"""
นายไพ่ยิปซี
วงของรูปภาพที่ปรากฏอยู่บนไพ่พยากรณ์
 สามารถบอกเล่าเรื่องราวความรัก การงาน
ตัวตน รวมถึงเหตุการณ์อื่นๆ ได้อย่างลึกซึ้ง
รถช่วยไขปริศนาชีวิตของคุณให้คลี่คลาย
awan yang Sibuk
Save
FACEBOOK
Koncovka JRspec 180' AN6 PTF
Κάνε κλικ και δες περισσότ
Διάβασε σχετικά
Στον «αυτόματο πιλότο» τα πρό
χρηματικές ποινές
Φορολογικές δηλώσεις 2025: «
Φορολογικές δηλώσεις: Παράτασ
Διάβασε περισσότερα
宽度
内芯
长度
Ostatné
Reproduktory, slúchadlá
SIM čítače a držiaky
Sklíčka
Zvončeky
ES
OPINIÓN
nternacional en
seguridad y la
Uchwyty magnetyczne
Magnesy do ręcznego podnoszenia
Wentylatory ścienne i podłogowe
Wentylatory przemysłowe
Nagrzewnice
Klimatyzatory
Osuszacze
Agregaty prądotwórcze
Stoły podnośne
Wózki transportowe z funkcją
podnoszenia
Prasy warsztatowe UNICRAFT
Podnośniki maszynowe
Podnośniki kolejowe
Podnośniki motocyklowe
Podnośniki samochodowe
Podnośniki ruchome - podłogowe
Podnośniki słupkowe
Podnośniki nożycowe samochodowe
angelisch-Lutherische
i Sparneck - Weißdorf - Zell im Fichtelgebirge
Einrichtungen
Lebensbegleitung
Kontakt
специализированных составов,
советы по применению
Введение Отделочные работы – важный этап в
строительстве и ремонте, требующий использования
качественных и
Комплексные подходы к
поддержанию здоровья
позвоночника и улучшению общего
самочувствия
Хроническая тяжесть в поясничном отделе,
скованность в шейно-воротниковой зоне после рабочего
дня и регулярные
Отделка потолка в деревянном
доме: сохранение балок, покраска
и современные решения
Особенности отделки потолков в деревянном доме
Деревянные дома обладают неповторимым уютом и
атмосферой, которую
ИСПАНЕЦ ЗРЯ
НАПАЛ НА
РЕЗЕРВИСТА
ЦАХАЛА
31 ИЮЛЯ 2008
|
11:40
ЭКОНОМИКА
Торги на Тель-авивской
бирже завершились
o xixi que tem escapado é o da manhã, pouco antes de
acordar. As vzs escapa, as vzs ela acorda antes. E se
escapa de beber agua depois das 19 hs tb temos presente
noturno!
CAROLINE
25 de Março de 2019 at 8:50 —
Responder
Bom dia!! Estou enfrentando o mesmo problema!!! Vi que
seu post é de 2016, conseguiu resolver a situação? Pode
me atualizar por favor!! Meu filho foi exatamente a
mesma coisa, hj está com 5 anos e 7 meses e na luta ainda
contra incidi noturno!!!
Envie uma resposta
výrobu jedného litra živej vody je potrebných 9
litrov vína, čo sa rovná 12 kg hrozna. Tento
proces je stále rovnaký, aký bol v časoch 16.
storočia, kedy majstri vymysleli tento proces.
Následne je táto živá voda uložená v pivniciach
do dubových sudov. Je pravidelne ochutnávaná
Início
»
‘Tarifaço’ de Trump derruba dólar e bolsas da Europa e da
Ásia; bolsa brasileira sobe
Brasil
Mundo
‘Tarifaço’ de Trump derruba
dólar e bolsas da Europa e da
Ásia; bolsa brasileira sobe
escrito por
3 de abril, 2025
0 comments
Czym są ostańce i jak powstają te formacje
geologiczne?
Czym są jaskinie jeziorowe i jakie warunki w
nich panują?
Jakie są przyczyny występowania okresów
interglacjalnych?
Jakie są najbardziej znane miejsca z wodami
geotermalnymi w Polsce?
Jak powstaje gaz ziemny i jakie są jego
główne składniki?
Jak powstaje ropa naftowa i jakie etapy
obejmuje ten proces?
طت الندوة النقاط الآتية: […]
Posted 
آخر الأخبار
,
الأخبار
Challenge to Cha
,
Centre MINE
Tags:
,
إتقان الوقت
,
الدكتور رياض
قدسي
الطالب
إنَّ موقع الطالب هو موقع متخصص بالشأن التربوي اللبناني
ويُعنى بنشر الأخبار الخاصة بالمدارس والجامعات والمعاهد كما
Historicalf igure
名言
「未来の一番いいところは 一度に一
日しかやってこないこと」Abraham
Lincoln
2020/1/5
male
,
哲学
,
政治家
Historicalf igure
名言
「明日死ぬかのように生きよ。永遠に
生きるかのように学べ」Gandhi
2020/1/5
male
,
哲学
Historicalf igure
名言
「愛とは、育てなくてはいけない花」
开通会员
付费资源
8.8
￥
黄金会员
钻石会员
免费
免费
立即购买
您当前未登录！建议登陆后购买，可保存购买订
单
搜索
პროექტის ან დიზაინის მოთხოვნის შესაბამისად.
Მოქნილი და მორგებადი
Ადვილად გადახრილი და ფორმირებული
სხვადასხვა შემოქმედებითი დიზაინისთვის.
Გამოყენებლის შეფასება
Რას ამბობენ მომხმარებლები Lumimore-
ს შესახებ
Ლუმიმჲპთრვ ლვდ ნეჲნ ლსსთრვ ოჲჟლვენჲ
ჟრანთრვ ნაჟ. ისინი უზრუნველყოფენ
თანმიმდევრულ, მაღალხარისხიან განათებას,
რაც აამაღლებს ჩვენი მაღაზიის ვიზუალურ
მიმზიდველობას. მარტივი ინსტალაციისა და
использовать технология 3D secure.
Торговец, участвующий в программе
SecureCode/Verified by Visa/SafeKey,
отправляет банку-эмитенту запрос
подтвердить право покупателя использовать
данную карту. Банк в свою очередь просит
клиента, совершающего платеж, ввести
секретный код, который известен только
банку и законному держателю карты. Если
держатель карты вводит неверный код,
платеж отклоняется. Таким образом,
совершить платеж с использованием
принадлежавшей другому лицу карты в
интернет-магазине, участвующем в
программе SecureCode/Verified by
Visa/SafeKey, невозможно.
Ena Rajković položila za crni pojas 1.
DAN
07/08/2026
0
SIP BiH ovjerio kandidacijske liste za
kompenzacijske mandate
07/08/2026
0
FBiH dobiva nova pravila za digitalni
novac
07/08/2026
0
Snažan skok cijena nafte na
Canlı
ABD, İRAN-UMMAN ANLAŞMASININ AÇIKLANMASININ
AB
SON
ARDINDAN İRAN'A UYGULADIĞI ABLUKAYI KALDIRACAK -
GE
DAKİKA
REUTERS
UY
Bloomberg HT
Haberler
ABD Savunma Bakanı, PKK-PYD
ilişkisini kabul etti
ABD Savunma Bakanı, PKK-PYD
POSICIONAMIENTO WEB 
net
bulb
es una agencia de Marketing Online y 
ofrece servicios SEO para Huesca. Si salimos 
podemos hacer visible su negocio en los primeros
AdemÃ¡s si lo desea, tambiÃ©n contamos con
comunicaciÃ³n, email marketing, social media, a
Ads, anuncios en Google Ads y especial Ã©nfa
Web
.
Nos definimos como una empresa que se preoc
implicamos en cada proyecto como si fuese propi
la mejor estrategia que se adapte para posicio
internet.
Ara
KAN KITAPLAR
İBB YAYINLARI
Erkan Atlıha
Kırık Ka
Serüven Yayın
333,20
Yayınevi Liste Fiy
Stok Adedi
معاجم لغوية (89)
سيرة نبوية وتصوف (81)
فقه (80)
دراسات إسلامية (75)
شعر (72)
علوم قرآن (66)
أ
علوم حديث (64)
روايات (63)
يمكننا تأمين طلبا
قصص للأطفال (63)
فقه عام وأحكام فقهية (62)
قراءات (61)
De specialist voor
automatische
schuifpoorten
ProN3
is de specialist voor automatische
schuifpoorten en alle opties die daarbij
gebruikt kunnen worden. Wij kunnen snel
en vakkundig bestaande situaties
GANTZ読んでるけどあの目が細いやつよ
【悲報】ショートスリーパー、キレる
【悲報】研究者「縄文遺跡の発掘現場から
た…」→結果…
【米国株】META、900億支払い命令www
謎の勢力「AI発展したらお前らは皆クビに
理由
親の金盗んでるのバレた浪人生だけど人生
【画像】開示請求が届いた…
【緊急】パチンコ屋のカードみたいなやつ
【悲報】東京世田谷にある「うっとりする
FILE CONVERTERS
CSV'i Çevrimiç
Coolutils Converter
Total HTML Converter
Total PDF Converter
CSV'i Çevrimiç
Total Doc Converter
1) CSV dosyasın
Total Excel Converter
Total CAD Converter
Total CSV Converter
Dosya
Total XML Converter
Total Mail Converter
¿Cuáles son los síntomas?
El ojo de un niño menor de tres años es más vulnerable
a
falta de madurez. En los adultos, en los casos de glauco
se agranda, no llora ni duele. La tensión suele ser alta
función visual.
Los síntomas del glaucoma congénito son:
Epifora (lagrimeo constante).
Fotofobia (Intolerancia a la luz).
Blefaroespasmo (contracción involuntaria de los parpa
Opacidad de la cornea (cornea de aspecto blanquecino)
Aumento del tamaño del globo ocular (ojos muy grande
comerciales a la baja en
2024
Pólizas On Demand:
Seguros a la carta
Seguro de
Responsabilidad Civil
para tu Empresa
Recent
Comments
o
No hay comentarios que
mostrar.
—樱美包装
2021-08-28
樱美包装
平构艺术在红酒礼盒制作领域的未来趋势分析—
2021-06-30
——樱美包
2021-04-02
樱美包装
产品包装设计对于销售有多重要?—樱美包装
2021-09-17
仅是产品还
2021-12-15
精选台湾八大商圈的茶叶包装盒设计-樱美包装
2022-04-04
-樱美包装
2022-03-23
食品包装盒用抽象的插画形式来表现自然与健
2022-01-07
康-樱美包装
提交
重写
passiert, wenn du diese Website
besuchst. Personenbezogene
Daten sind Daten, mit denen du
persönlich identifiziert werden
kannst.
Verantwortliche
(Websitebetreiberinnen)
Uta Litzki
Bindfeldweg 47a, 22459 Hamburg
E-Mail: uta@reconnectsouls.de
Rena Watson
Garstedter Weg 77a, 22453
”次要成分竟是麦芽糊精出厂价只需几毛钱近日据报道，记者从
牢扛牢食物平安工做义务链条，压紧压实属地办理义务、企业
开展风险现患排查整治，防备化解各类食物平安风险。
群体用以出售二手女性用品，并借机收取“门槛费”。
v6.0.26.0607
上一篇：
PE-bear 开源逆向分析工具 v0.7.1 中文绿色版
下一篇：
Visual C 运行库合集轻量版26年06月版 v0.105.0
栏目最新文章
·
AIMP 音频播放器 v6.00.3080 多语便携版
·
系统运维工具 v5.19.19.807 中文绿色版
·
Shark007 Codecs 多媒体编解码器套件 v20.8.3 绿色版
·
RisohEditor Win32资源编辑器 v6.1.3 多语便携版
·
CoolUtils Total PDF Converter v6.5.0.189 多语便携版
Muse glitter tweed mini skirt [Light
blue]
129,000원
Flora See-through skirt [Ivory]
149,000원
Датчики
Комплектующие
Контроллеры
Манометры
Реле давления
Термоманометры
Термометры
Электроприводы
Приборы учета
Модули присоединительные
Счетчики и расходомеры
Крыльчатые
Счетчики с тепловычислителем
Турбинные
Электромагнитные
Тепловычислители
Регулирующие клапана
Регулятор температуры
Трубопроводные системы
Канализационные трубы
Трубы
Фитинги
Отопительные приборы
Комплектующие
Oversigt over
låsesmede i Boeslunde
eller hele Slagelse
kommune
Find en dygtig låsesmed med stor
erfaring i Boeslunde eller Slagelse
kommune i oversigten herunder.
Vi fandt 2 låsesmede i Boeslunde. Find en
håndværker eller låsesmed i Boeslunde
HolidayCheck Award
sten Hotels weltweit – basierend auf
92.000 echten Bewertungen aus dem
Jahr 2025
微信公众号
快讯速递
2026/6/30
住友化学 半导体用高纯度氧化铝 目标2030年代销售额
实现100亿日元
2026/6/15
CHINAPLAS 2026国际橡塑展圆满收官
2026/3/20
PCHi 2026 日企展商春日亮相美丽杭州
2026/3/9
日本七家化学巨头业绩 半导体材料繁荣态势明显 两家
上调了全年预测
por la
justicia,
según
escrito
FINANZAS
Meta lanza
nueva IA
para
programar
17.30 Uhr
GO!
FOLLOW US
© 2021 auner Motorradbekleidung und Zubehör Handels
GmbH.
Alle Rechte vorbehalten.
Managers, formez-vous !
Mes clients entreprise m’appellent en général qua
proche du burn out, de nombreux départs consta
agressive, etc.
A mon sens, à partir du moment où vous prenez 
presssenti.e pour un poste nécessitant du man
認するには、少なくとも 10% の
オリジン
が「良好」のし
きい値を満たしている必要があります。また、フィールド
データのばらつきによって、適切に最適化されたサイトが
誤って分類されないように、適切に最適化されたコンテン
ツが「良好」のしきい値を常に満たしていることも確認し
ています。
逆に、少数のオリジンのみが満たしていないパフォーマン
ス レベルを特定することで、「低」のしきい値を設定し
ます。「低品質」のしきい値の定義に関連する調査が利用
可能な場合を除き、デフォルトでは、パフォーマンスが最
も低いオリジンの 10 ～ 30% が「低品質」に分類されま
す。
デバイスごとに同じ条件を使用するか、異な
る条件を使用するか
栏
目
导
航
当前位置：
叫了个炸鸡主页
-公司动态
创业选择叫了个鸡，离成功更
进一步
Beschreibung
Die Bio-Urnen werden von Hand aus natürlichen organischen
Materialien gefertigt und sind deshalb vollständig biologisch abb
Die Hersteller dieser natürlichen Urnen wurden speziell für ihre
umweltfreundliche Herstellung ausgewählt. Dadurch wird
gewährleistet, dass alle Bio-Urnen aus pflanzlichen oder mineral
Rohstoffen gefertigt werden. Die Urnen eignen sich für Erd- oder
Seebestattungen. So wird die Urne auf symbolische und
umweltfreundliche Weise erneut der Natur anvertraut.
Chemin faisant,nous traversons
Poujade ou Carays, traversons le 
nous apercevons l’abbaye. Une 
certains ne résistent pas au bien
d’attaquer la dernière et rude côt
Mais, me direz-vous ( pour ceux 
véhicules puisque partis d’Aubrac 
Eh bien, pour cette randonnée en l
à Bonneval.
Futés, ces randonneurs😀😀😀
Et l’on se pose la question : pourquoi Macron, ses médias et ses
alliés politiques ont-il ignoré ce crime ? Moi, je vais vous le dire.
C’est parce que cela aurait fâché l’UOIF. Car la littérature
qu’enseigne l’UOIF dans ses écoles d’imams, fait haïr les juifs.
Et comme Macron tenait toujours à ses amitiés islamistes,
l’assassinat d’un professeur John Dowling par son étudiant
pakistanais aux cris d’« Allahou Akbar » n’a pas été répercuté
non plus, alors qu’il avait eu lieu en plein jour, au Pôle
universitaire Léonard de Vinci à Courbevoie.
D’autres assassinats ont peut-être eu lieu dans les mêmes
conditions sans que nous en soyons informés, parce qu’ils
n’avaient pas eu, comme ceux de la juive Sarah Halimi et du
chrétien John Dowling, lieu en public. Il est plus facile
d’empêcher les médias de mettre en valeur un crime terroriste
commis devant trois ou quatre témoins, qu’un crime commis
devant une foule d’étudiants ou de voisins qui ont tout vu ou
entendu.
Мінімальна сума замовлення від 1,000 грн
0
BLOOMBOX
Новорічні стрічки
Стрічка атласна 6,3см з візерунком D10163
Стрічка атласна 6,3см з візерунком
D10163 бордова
"""
WORK ORDER:
Provide only the number of lines in the records containing the string "werden".

REPLY TO THE TASK:
3